Di anak tangga kristal es, binatang raksasa berwarna hitam dan merah itu meraung terus menerus, sementara Kura-kura Naga dan Kun di bawahnya mengangguk sebagai respons. Bahkan Ular pun mendengarkan dengan penuh antusias. Ia tidak pernah membayangkan bahwa pertempuran dapat didekati dengan cara ini. Strategi sebelumnya untuk menyerbu secara gegabah kini tampak kasar.
Dibandingkan dengan makhluk-makhluk raksasa berlogat daerah itu, Naga Perak di belakang mereka tampak sedikit lebih tenang. Namun, bahkan mata naganya pun berbinar dengan pemahaman yang baru. Ia tidak pernah menyangka Binatang Petir itu memiliki pengetahuan seperti itu.
Betapa cerdiknya Thunder Fiery. Padahal Naga itu seharusnya menjadi pewaris “jenius” dari warisan makhluk raksasa mitos.
Setelah meraung selama lebih dari satu jam, Binatang Petir akhirnya menarik napas, menghembuskan api emas panas sambil menggeram. Meraung! Baiklah, serang dan bawa kembali Kristal Kehidupan.
Meraung! Serang! Aku ingin menjadi lebih kuat…
Cicit! Bunuh! Bawa kembali Kristal Kehidupan untuk Petir Berapi!
Meraung! Dan untuk Baxia!
Dengan raungan yang menggema, makhluk-makhluk kolosal bermutasi yang bersemangat itu bergegas keluar dari Istana Naga ke segala arah.
Setelah masing-masing monster raksasa pergi, Binatang Petir kembali ke Istana Badai Es untuk mulai mengajari Naga Perak dasar-dasar rune pembatas medan gaya, seperti yang telah dijanjikan sebelumnya.

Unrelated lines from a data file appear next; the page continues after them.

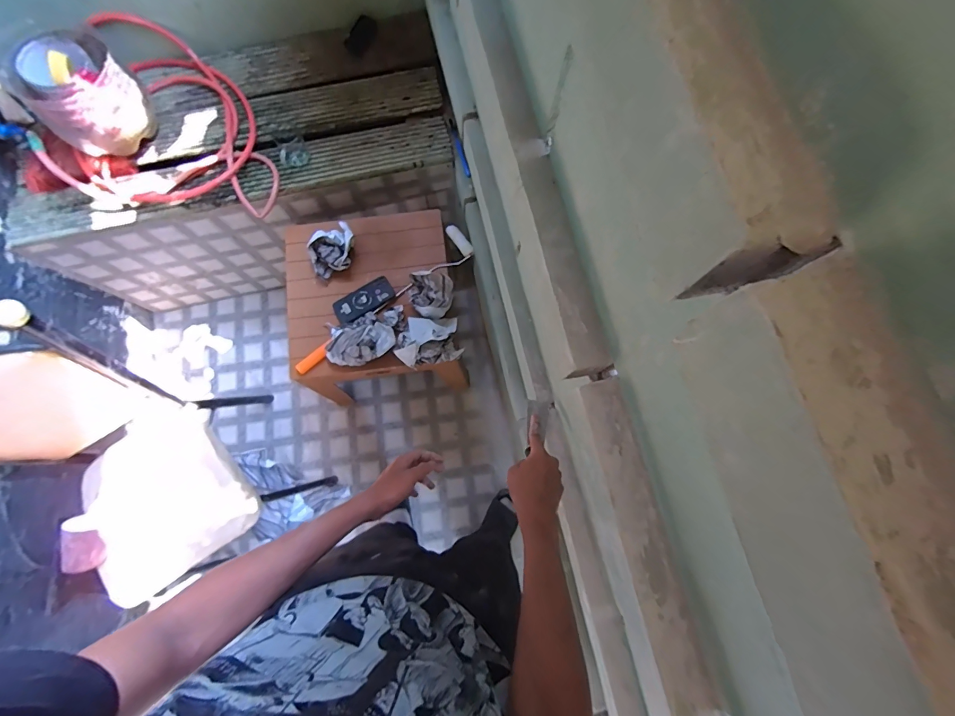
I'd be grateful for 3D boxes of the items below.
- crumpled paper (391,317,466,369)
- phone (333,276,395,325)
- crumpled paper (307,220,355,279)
[{"bbox_3d":[-0.129,-0.046,1.053,0.172,0.084,0.126,-18,78,-4],"label":"crumpled paper"},{"bbox_3d":[-0.314,-0.159,1.131,0.165,0.016,0.082,-30,79,-7],"label":"phone"},{"bbox_3d":[-0.393,-0.289,1.121,0.144,0.090,0.097,-36,80,-8],"label":"crumpled paper"}]

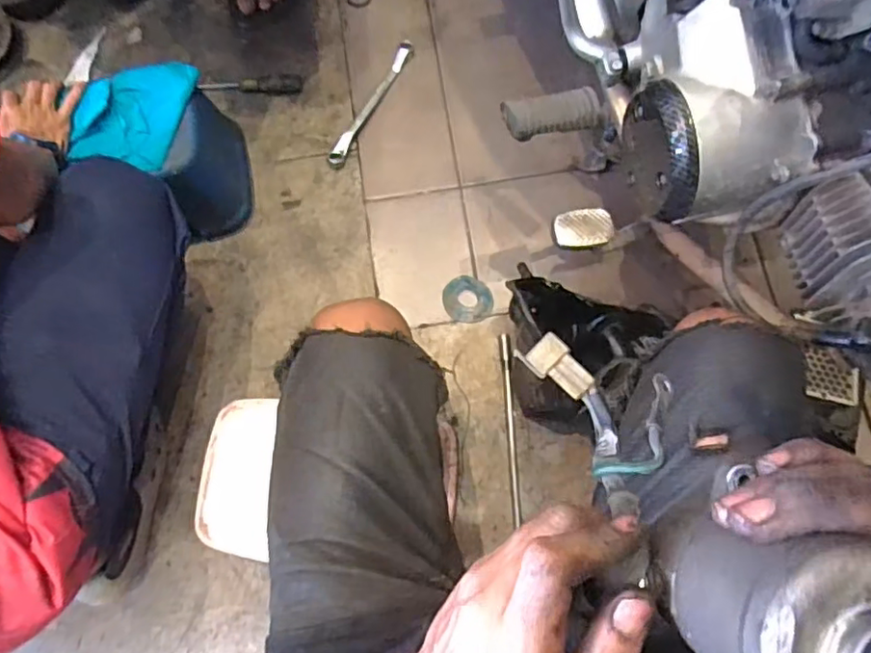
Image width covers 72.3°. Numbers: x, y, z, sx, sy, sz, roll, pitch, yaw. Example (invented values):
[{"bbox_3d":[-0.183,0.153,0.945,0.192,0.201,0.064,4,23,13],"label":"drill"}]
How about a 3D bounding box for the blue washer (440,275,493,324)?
[{"bbox_3d":[0.046,-0.039,0.842,0.067,0.011,0.069,-1,70,2],"label":"blue washer"}]

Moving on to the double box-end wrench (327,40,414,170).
[{"bbox_3d":[-0.099,-0.352,0.936,0.025,0.012,0.250,25,72,11],"label":"double box-end wrench"}]

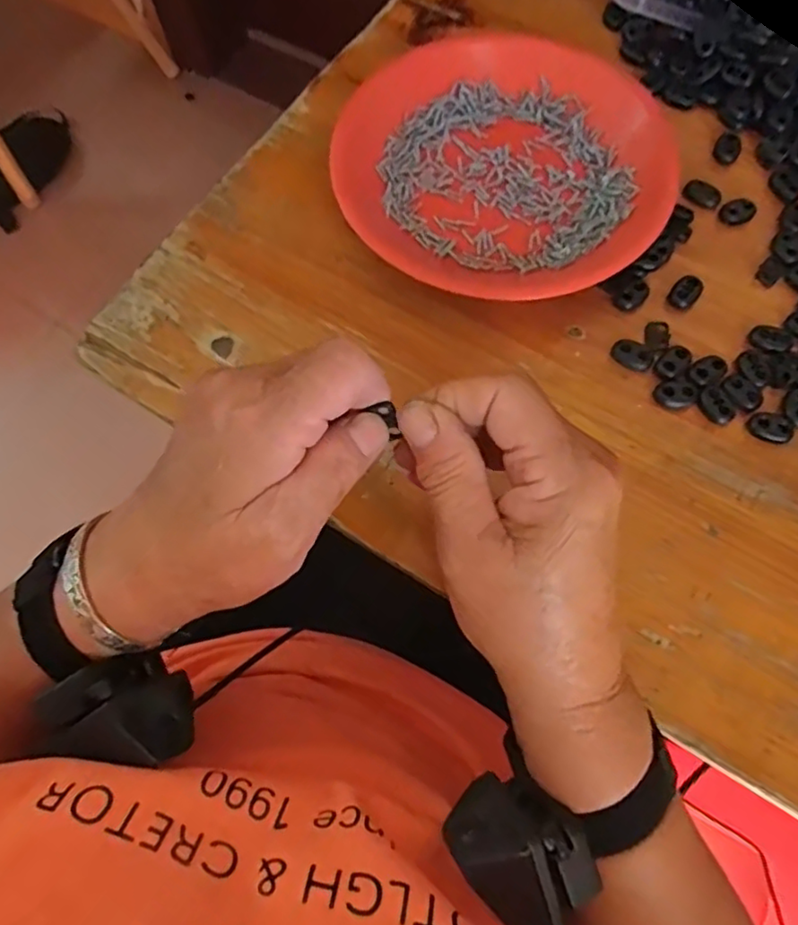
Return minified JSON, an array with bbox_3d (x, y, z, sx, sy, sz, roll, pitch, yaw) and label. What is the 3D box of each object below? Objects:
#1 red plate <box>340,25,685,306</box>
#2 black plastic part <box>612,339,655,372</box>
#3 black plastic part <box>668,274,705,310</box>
[{"bbox_3d":[0.064,-0.184,0.376,0.187,0.025,0.179,-1,71,2],"label":"red plate"},{"bbox_3d":[0.127,-0.059,0.341,0.021,0.007,0.014,35,76,13],"label":"black plastic part"},{"bbox_3d":[0.161,-0.096,0.354,0.014,0.008,0.020,38,77,14],"label":"black plastic part"}]

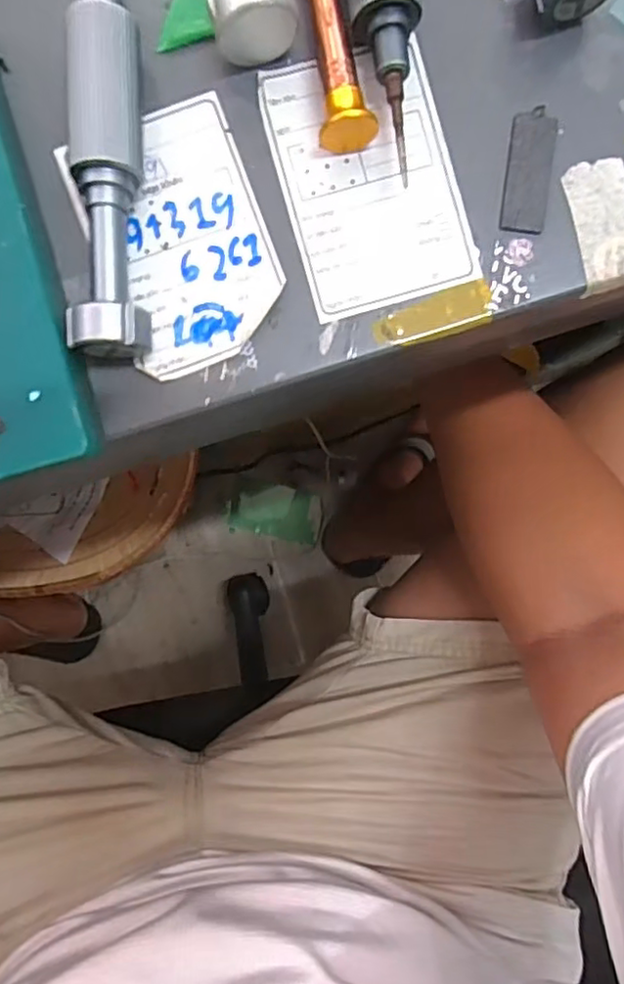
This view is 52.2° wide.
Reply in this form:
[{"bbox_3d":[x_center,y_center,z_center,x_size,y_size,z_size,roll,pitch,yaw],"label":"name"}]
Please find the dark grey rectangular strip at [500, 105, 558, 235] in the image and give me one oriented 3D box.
[{"bbox_3d":[0.052,-0.076,0.151,0.010,0.004,0.028,7,90,-1],"label":"dark grey rectangular strip"}]

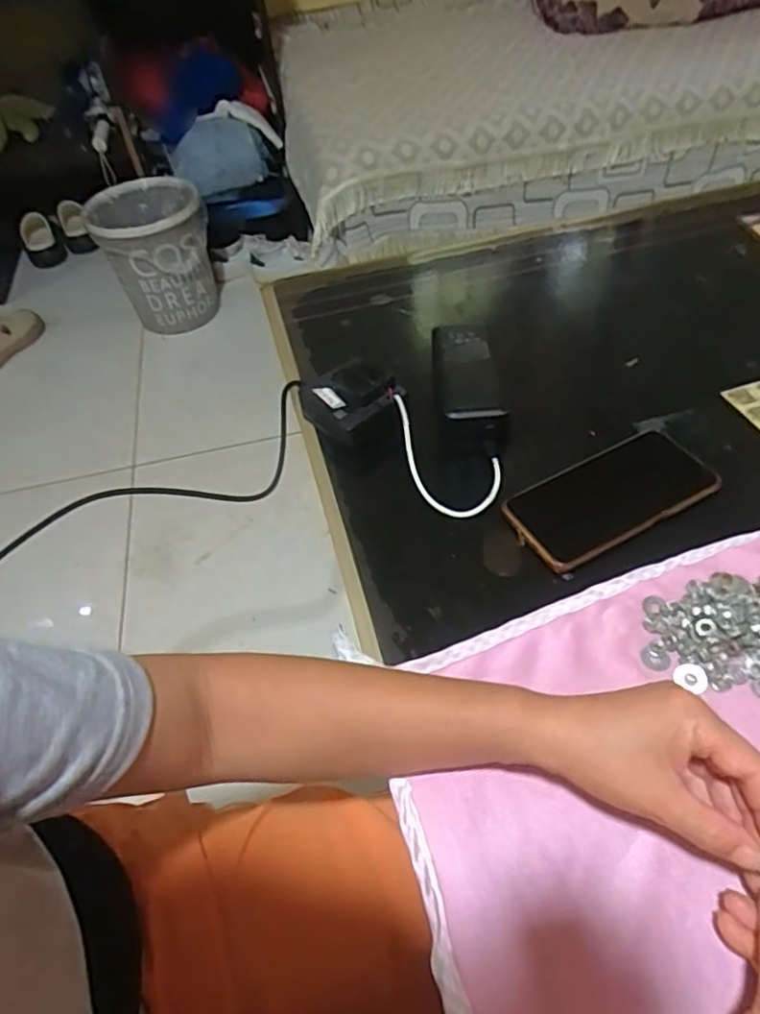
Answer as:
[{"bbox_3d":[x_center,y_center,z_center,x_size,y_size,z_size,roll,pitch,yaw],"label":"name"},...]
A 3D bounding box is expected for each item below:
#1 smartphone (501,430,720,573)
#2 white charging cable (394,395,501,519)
[{"bbox_3d":[0.185,-0.008,0.491,0.163,0.011,0.076,-24,52,-14],"label":"smartphone"},{"bbox_3d":[0.061,-0.049,0.524,0.071,0.031,0.125,-10,50,-3],"label":"white charging cable"}]

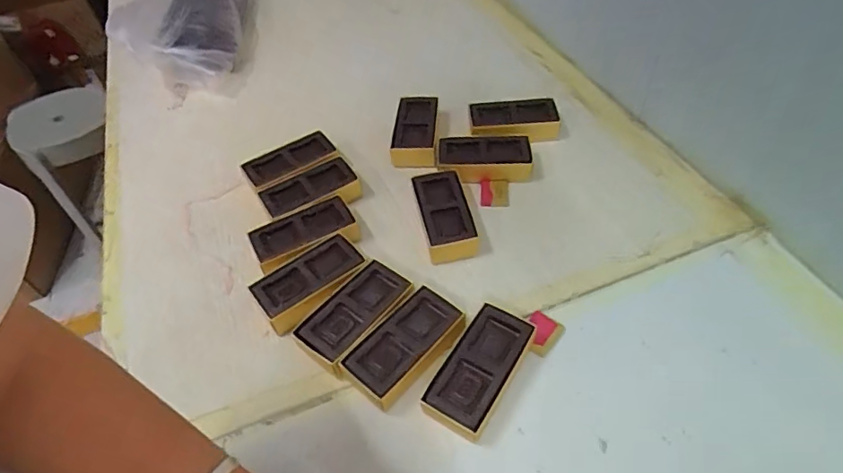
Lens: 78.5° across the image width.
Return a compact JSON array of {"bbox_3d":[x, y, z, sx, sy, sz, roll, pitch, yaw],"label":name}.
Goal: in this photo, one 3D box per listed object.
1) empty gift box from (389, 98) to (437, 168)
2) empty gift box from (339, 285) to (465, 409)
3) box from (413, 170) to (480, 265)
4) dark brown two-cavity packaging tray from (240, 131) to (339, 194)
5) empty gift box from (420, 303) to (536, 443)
[{"bbox_3d":[-0.010,-0.144,0.696,0.059,0.029,0.120,-1,50,6],"label":"empty gift box"},{"bbox_3d":[-0.015,0.105,0.483,0.062,0.036,0.115,32,60,28],"label":"empty gift box"},{"bbox_3d":[0.027,-0.025,0.591,0.055,0.030,0.116,-12,50,-4],"label":"box"},{"bbox_3d":[-0.168,-0.093,0.668,0.113,0.030,0.064,-25,52,-14],"label":"dark brown two-cavity packaging tray"},{"bbox_3d":[0.053,0.120,0.463,0.059,0.036,0.115,22,56,23],"label":"empty gift box"}]

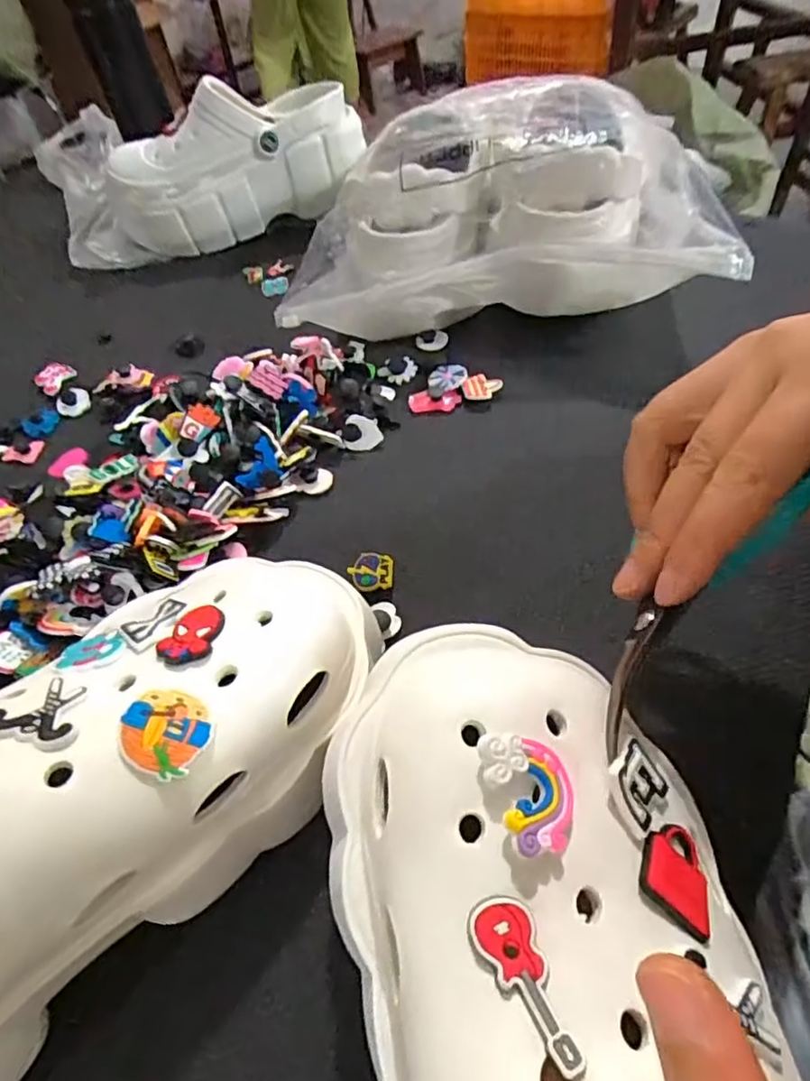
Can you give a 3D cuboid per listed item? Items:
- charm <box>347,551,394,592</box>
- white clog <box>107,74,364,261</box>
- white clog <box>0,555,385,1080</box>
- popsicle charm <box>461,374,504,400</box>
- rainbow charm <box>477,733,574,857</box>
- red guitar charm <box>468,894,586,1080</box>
[{"bbox_3d":[-0.018,0.016,0.318,0.025,0.004,0.021,1,52,8],"label":"charm"},{"bbox_3d":[-0.157,-0.358,0.564,0.239,0.102,0.089,-12,51,-2],"label":"white clog"},{"bbox_3d":[-0.122,0.089,0.211,0.268,0.111,0.123,-38,57,-22],"label":"white clog"},{"bbox_3d":[0.052,-0.104,0.403,0.026,0.004,0.018,-1,76,10],"label":"popsicle charm"},{"bbox_3d":[0.034,0.064,0.156,0.025,0.005,0.029,1,53,-32],"label":"rainbow charm"},{"bbox_3d":[0.028,0.098,0.135,0.014,0.004,0.035,-26,54,-13],"label":"red guitar charm"}]

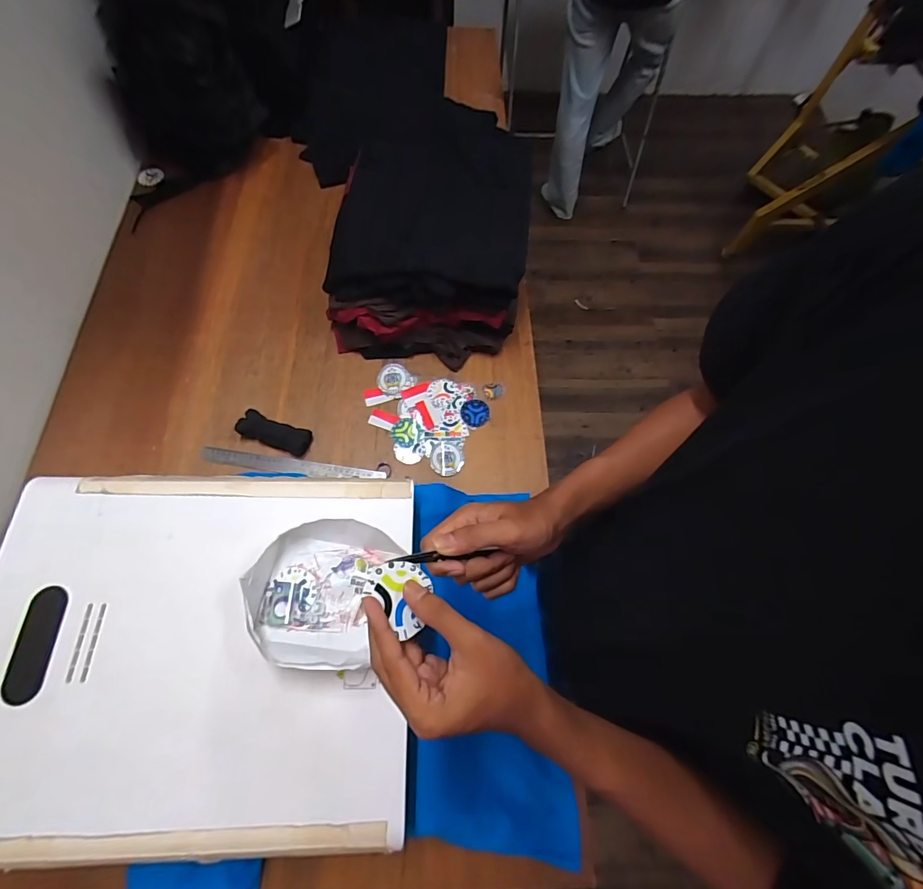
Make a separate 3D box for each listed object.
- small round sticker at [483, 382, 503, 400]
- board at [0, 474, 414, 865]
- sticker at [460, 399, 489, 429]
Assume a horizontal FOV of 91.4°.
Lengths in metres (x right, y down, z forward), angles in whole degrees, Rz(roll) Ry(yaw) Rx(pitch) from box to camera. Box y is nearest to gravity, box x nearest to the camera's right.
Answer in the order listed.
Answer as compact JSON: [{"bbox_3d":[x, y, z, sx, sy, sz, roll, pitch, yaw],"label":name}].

Sementara itu, lautan di sekitarnya mulai bergejolak dengan aktivitas yang dahsyat.
Ledakan!
Pada kedalaman seratus meter di bawah permukaan laut, seekor hiu paus sepanjang sembilan belas meter tersapu oleh sirip Kun yang menyerupai sayap, sisiknya hancur dan darah mengalir keluar.
Cicit, cicit, cicit! Sepertinya kamu berada di tahap akhir level 4, bukan puncak. Tidak berguna!
Dengan itu, tubuh Kun yang besar berbalik dan menyelam lebih dalam ke laut, meninggalkan hiu paus yang kebingungan karena mengira dirinya akan segera mati.
Meraung, meraung! Ini bahkan belum mencapai level puncak 5. Tidak berguna.
Ratusan meter di bawah permukaan laut, Kura-kura Naga memuntahkan beberapa ton daging dan darah dari mulutnya dengan ekspresi jijik. Tubuhnya yang besar berputar disertai gemuruh dan merayap di dasar laut.
Setelah mempelajari perbedaan antar level, mereka membutuhkan lebih banyak waktu untuk berlatih sebelum dapat secara akurat membedakan apa yang menjadi level puncak di tingkatan mereka.
Makhluk mutan berbentuk ikan todak sepanjang 29 meter tergeletak tenang di dasar laut, darah menyembur seperti air mancur dari luka besar di bawah lehernya. Di matanya yang terbuka lebar, dipenuhi rasa takut dan kebingungan di saat-saat terakhirnya, ia tidak mengerti mengapa dirinya menjadi tidak berguna.
Cicit, cicit, cicit!
Empat paus orca dewasa mengelilingi puluhan ikan bermutasi, yang panjangnya berkisar antara sepuluh hingga lima belas meter, terus-menerus menyerang dan memisahkan mereka. Setelah menyebar ikan-ikan tersebut, paus orca dengan cepat membunuh ikan-ikan yang mereka anggap berada pada tingkat populasi puncak.
Berbeda dengan Kun dan Naga Kura-kura, yang menebar malapetaka di lautan sekitarnya, Ular itu menuju lebih jauh ke laut dalam, bersiap untuk memburu binatang raksasa yang levelnya 7 atau lebih tinggi. Seperti yang telah disebutkan oleh Binatang Petir sebelumnya, semakin besar ukuran dan semakin tinggi level makhluk transenden, semakin banyak energi kehidupan yang mereka miliki di dalamnya.
Sudah saatnya membalas budi Ao Ba karena telah memberinya nama.